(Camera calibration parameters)
==============================

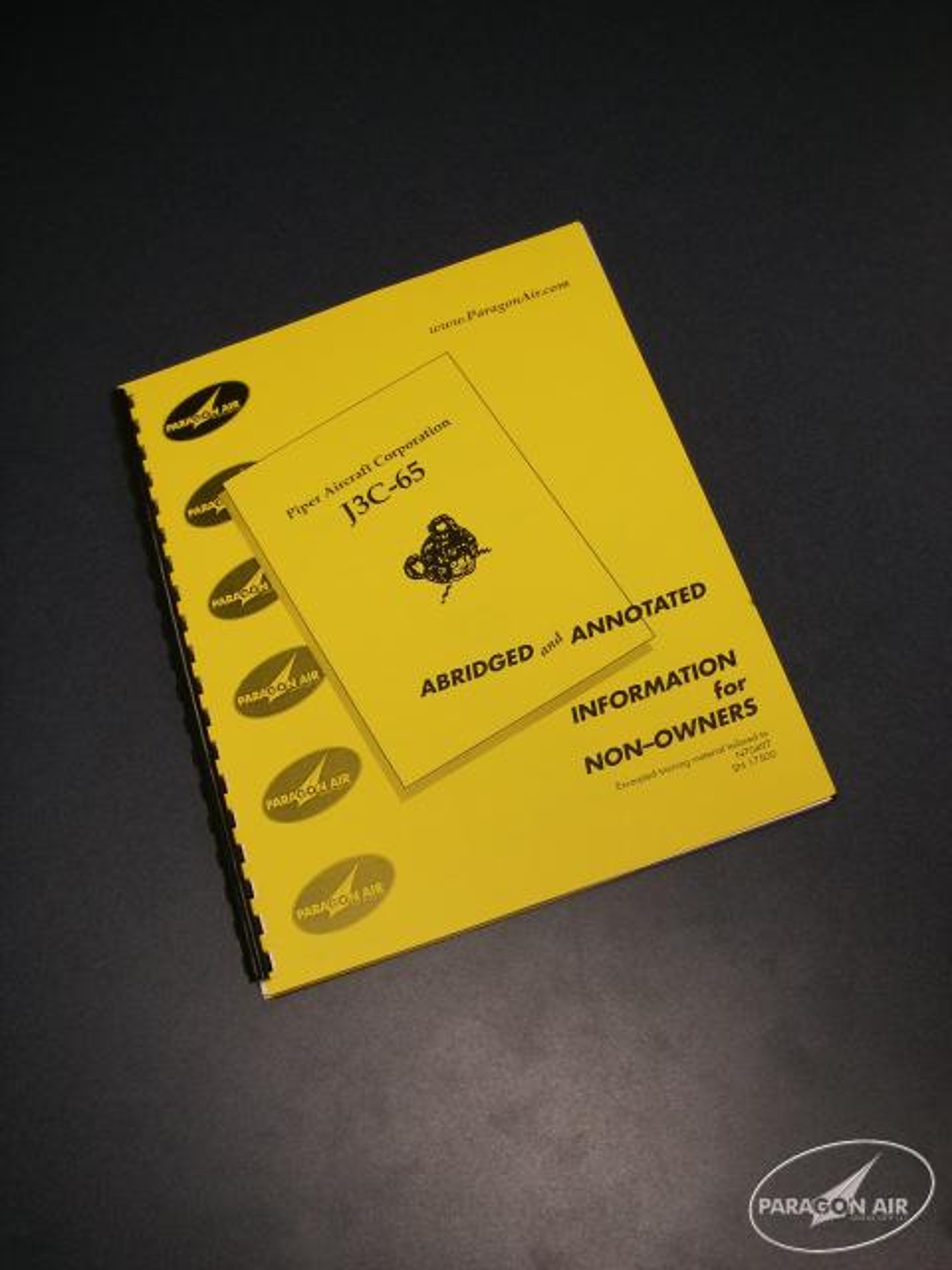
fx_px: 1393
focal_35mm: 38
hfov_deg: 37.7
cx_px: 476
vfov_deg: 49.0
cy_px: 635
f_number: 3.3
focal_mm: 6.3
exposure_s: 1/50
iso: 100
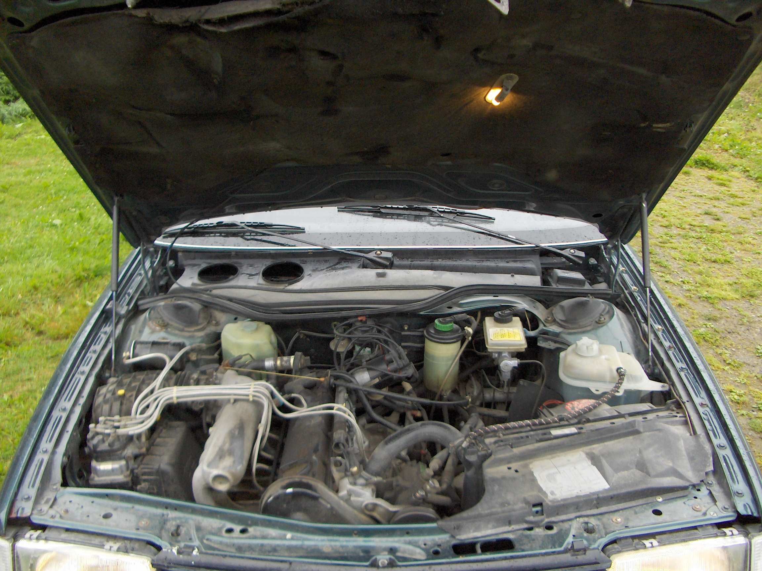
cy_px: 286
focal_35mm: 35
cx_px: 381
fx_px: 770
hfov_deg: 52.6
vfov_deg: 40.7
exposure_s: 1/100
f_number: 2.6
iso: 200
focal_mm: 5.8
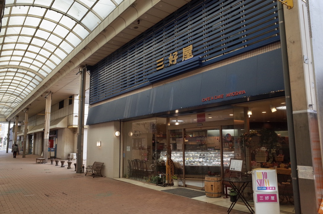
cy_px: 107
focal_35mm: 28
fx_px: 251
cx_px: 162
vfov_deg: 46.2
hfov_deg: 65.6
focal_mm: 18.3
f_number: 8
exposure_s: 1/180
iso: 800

==============================

> [TASK INSTRUCTIONS]
Could you restate every record above word for word, leaving the pictures out?

> [RESULT OF THE TASK]
fx_px: 1393
focal_35mm: 38
hfov_deg: 37.7
cx_px: 476
vfov_deg: 49.0
cy_px: 635
f_number: 3.3
focal_mm: 6.3
exposure_s: 1/50
iso: 100
cy_px: 286
focal_35mm: 35
cx_px: 381
fx_px: 770
hfov_deg: 52.6
vfov_deg: 40.7
exposure_s: 1/100
f_number: 2.6
iso: 200
focal_mm: 5.8
cy_px: 107
focal_35mm: 28
fx_px: 251
cx_px: 162
vfov_deg: 46.2
hfov_deg: 65.6
focal_mm: 18.3
f_number: 8
exposure_s: 1/180
iso: 800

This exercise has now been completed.